(DATA UNDER STUDY Opens)

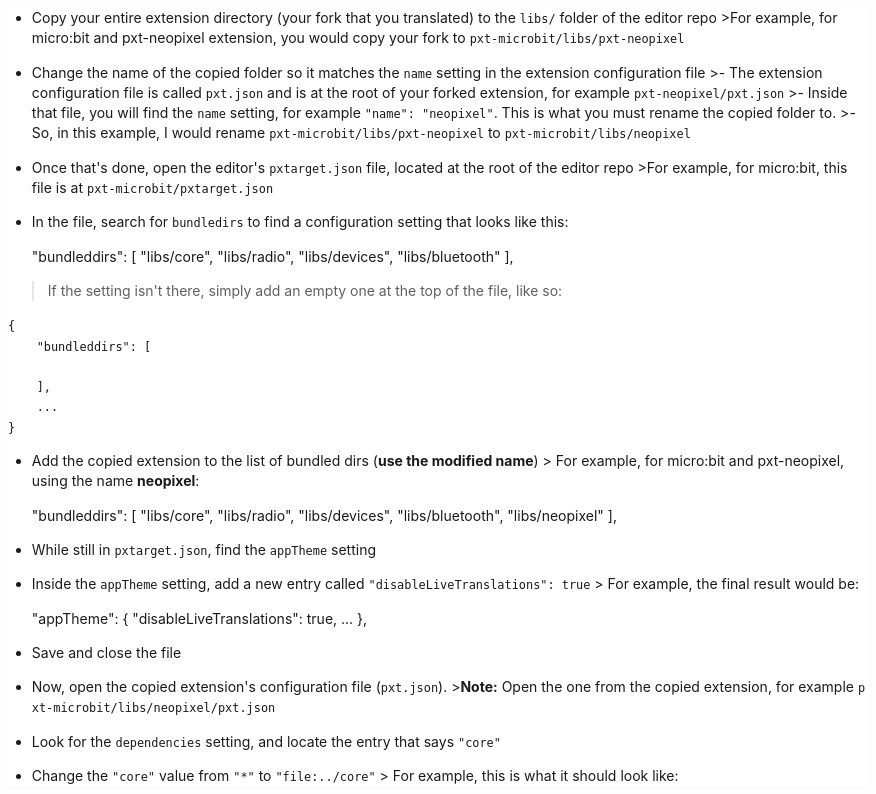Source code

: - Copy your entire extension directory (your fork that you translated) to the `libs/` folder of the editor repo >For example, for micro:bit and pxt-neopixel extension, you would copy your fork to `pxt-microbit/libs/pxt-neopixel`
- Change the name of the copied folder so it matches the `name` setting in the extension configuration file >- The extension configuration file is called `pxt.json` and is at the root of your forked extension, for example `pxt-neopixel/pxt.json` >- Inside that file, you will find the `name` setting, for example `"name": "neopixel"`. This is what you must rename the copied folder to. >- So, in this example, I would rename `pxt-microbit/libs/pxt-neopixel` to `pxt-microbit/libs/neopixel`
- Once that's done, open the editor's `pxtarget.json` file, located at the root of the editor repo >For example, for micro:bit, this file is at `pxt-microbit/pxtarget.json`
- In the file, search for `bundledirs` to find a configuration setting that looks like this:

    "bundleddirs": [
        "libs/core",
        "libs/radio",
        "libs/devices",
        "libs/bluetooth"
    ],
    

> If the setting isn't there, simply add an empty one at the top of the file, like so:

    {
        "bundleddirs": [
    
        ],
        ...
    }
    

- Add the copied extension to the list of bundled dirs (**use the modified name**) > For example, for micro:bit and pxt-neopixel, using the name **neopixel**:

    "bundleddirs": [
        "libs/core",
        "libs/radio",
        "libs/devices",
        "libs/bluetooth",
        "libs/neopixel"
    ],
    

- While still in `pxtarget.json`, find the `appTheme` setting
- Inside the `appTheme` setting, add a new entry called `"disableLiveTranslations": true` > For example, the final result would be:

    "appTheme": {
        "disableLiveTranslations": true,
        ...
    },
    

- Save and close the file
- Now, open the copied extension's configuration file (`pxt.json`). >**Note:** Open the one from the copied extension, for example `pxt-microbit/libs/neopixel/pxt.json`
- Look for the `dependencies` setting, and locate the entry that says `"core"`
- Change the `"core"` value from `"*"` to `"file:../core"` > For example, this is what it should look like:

(DATA UNDER STUDY Closes)
(DATA UNDER STUDY Opens)

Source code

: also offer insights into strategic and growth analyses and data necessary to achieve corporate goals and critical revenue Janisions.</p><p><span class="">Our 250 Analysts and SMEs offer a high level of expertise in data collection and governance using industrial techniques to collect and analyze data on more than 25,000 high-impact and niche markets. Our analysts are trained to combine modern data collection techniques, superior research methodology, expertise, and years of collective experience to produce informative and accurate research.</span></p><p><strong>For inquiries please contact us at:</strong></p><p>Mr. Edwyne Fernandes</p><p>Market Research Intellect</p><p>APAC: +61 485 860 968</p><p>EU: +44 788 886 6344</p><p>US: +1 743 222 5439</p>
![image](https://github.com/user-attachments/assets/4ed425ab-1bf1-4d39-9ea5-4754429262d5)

(DATA UNDER STUDY Closes)
(DATA UNDER STUDY Opens)

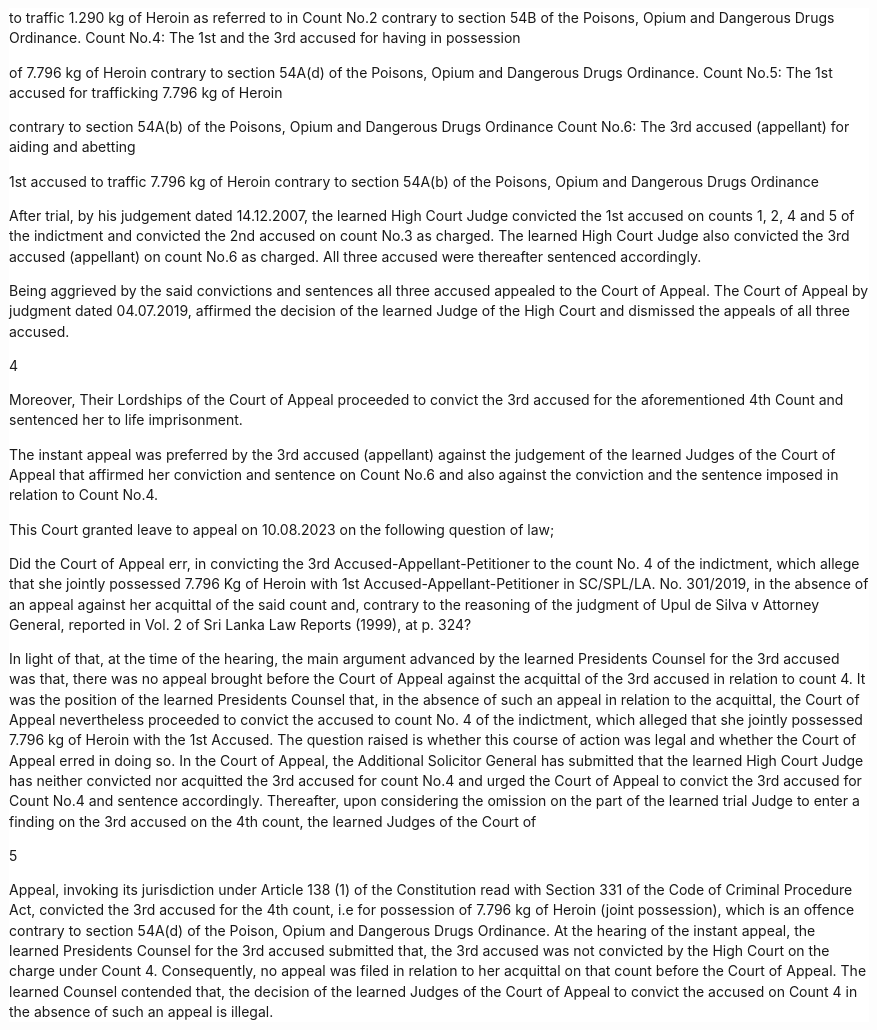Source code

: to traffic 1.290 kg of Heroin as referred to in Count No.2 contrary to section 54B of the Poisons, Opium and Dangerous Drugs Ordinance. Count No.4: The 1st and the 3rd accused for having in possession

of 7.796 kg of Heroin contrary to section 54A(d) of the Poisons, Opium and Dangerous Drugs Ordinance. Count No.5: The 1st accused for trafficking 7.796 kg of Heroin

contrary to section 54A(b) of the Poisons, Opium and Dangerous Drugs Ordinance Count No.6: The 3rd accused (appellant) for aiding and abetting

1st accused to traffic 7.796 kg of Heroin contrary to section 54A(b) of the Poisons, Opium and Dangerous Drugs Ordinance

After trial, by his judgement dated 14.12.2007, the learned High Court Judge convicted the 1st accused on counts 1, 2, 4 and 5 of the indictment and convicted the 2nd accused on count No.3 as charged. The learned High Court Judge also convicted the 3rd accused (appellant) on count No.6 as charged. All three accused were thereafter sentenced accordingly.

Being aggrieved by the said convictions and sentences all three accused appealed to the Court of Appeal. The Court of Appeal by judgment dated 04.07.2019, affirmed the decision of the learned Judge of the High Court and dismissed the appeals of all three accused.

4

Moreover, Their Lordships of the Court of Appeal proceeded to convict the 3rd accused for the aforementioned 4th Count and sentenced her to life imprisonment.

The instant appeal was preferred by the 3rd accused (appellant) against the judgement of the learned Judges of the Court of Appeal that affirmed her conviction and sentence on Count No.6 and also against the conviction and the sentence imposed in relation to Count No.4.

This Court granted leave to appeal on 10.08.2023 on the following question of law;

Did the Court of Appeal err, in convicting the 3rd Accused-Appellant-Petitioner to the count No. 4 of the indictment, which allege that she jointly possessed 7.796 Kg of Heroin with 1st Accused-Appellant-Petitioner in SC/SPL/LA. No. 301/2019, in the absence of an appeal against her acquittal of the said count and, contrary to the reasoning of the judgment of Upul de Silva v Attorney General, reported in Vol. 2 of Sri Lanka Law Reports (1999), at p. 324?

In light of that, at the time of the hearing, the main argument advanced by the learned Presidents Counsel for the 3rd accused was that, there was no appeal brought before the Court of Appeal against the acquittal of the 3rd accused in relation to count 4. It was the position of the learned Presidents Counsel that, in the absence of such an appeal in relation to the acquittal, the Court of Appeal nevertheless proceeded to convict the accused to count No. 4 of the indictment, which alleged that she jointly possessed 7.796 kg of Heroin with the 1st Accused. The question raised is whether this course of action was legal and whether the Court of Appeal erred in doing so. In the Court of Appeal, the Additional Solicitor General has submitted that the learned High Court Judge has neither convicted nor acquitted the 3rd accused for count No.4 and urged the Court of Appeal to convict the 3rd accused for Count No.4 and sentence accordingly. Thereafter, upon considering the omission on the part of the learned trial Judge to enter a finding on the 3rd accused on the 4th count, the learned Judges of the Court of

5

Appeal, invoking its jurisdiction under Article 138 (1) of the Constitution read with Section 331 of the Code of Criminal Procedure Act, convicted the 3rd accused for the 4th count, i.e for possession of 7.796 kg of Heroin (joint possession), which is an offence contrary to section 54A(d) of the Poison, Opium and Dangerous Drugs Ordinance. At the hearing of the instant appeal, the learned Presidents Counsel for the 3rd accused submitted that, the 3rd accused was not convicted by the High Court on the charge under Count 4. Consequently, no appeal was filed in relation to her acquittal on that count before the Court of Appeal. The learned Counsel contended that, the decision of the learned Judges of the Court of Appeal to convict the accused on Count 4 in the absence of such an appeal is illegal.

(DATA UNDER STUDY Closes)

• _TASK_: Please edit the data from the line containing "having in possession" through the line containing "of 7.796 kg of Heroin contrary", both included, so that "Ordinance" becomes "Act", and give back only those lines with nothing else changed.

• _ANSWER SPACE_:
: to traffic 1.290 kg of Heroin as referred to in Count No.2 contrary to section 54B of the Poisons, Opium and Dangerous Drugs Act. Count No.4: The 1st and the 3rd accused for having in possession

of 7.796 kg of Heroin contrary to section 54A(d) of the Poisons, Opium and Dangerous Drugs Act. Count No.5: The 1st accused for trafficking 7.796 kg of Heroin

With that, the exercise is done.